Exercise directions: All entries are to be copied exactly, with pictures removed.
━━━━━ Data supplied ━━━━━
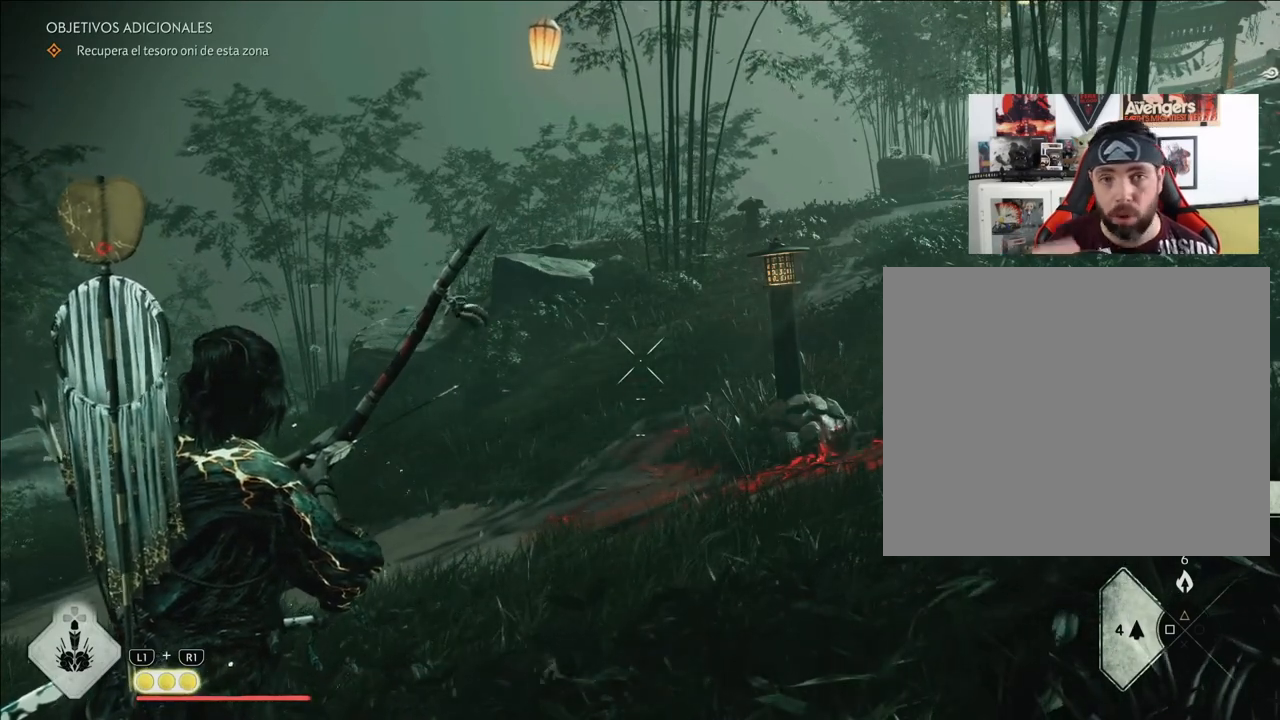
{"buttons": ["L2"], "left_stick": "center", "right_stick": "center", "events": []}
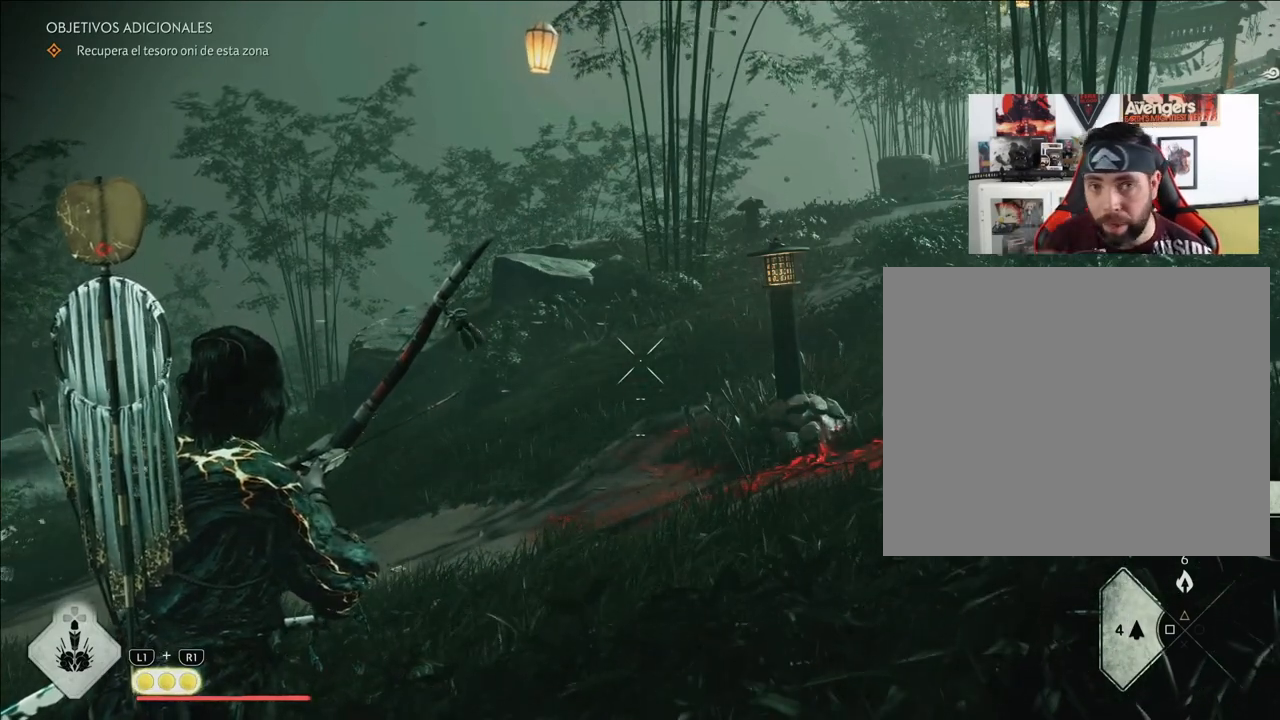
{"buttons": ["L2"], "left_stick": "center", "right_stick": "center", "events": []}
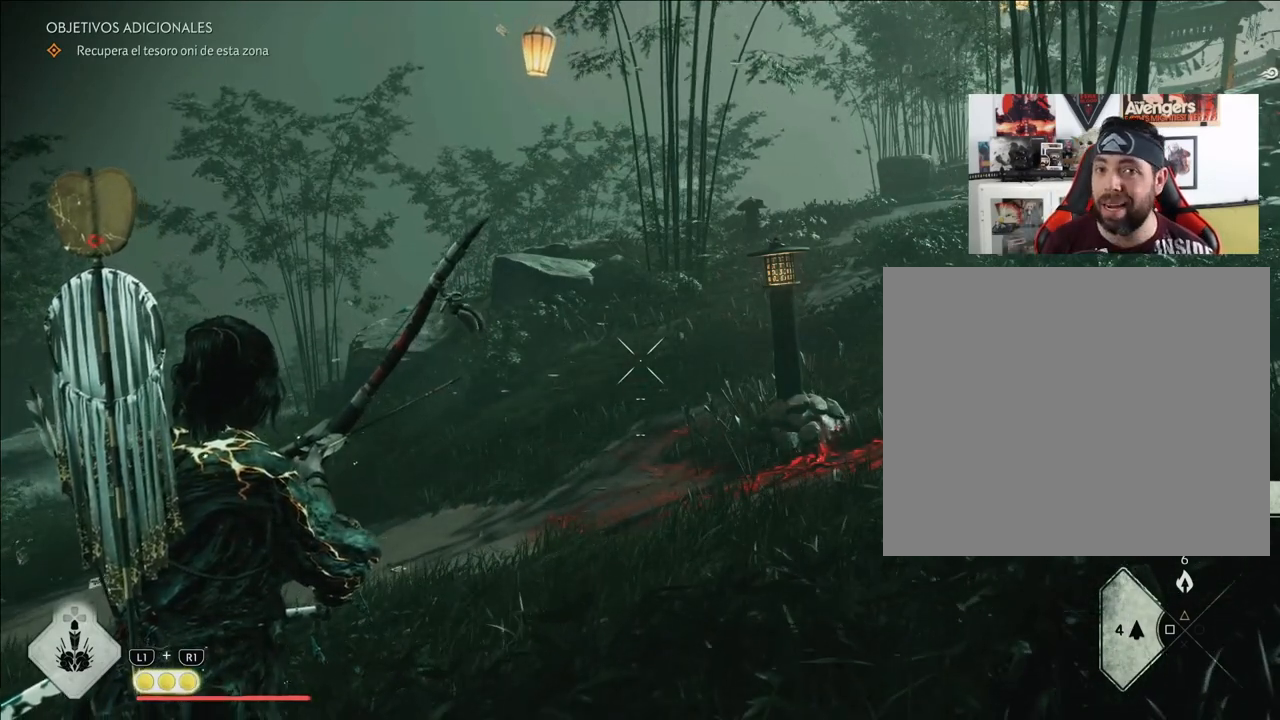
{"buttons": ["L2"], "left_stick": "center", "right_stick": "center", "events": []}
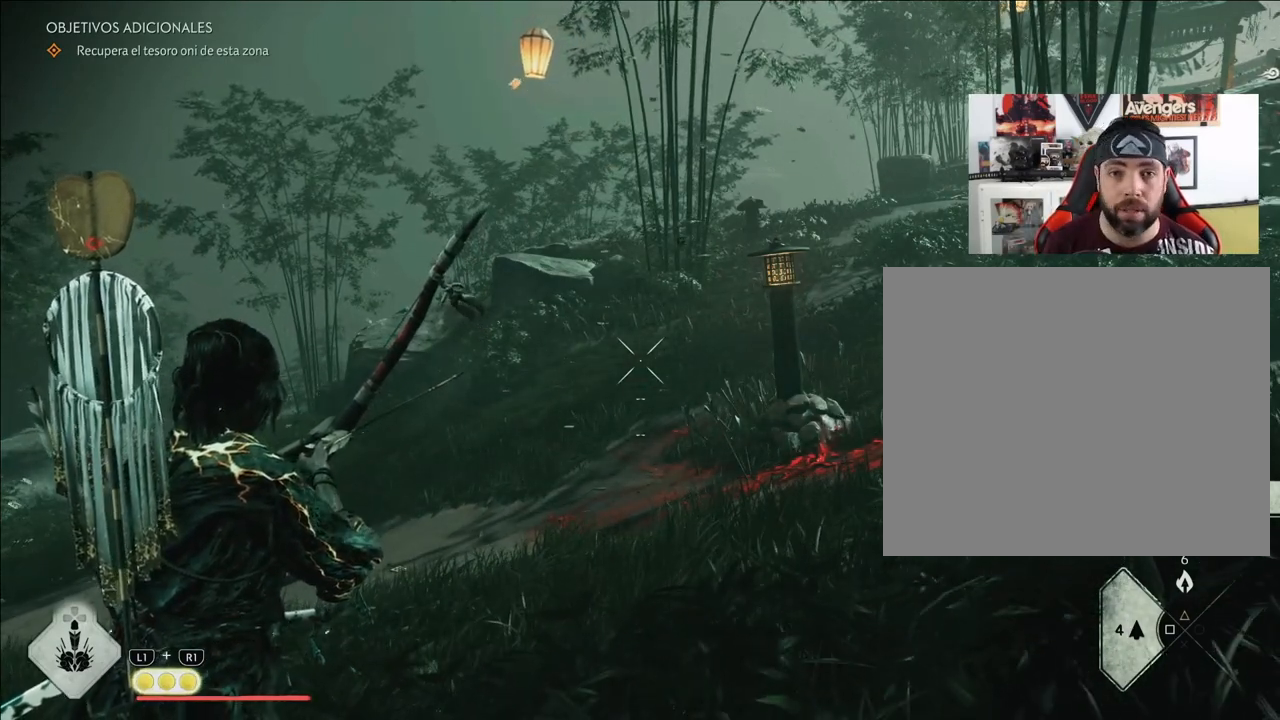
{"buttons": ["L2"], "left_stick": "center", "right_stick": "center", "events": []}
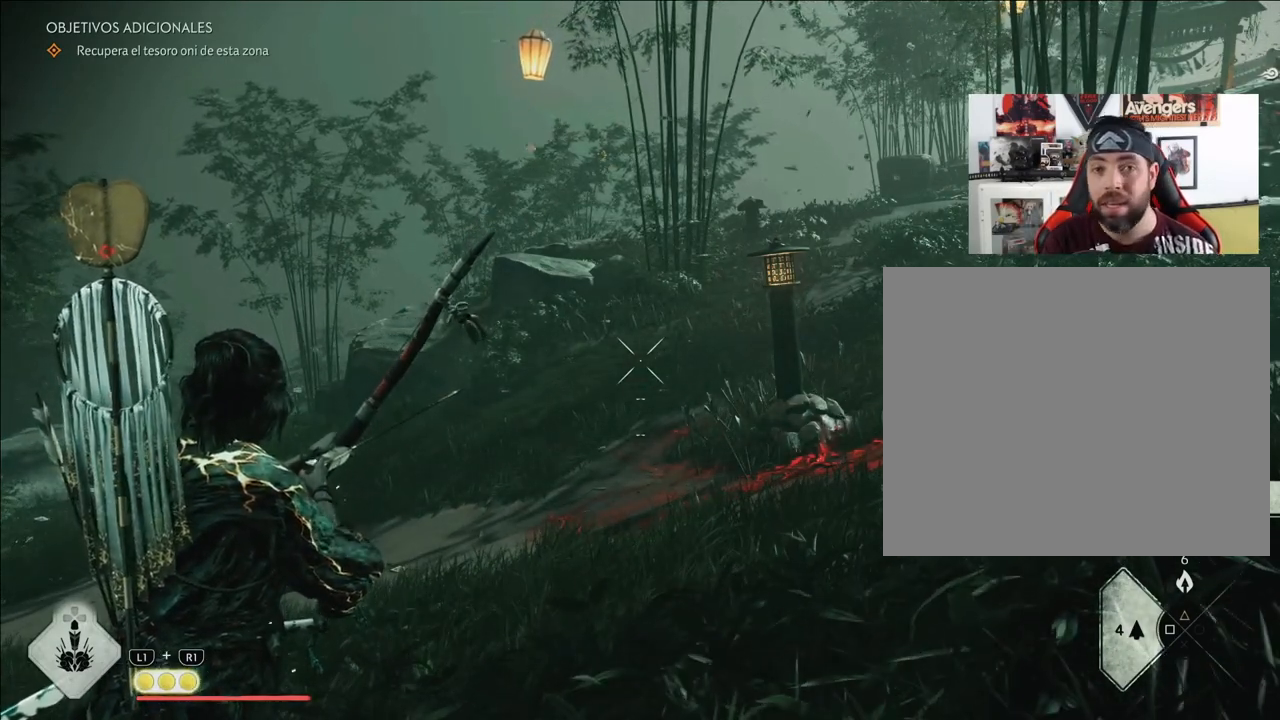
{"buttons": ["L2"], "left_stick": "center", "right_stick": "center", "events": []}
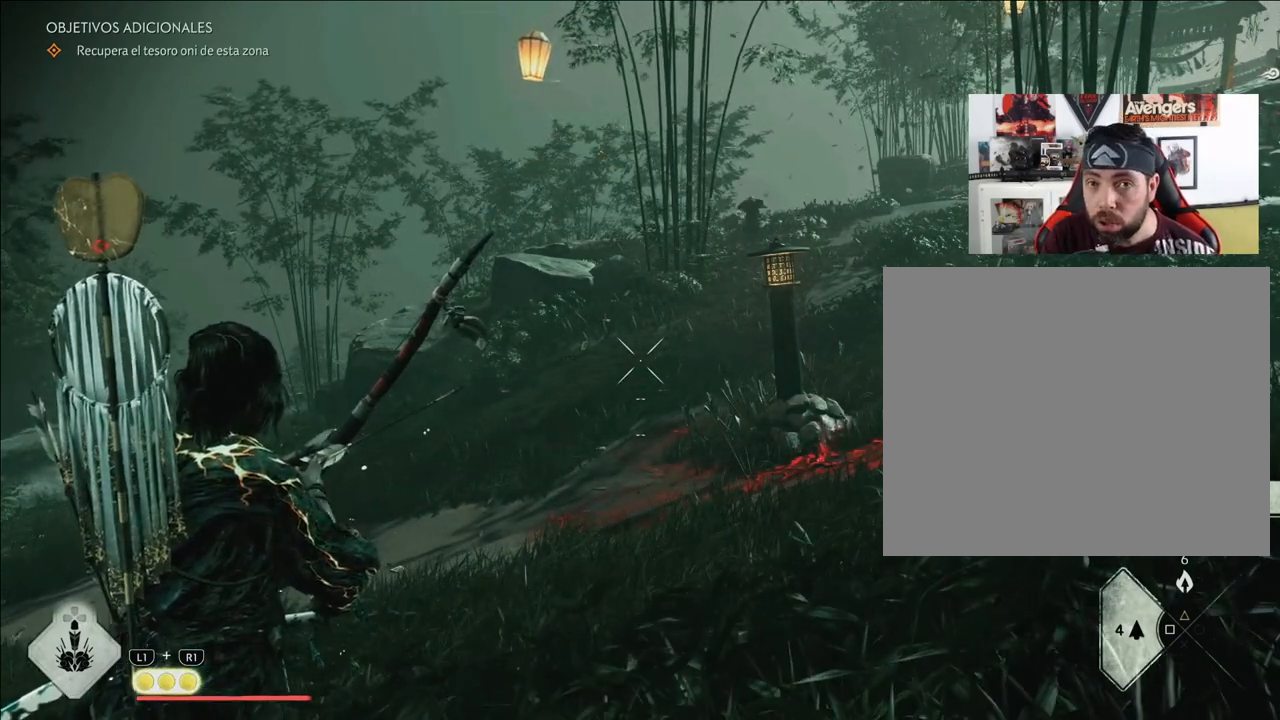
{"buttons": ["L2"], "left_stick": "center", "right_stick": "center", "events": []}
━━━━━
Output of the task:
{"buttons": ["L2"], "left_stick": "center", "right_stick": "center", "events": []}
{"buttons": ["L2"], "left_stick": "center", "right_stick": "center", "events": []}
{"buttons": ["L2"], "left_stick": "center", "right_stick": "center", "events": []}
{"buttons": ["L2"], "left_stick": "center", "right_stick": "center", "events": []}
{"buttons": ["L2"], "left_stick": "center", "right_stick": "center", "events": []}
{"buttons": ["L2"], "left_stick": "center", "right_stick": "center", "events": []}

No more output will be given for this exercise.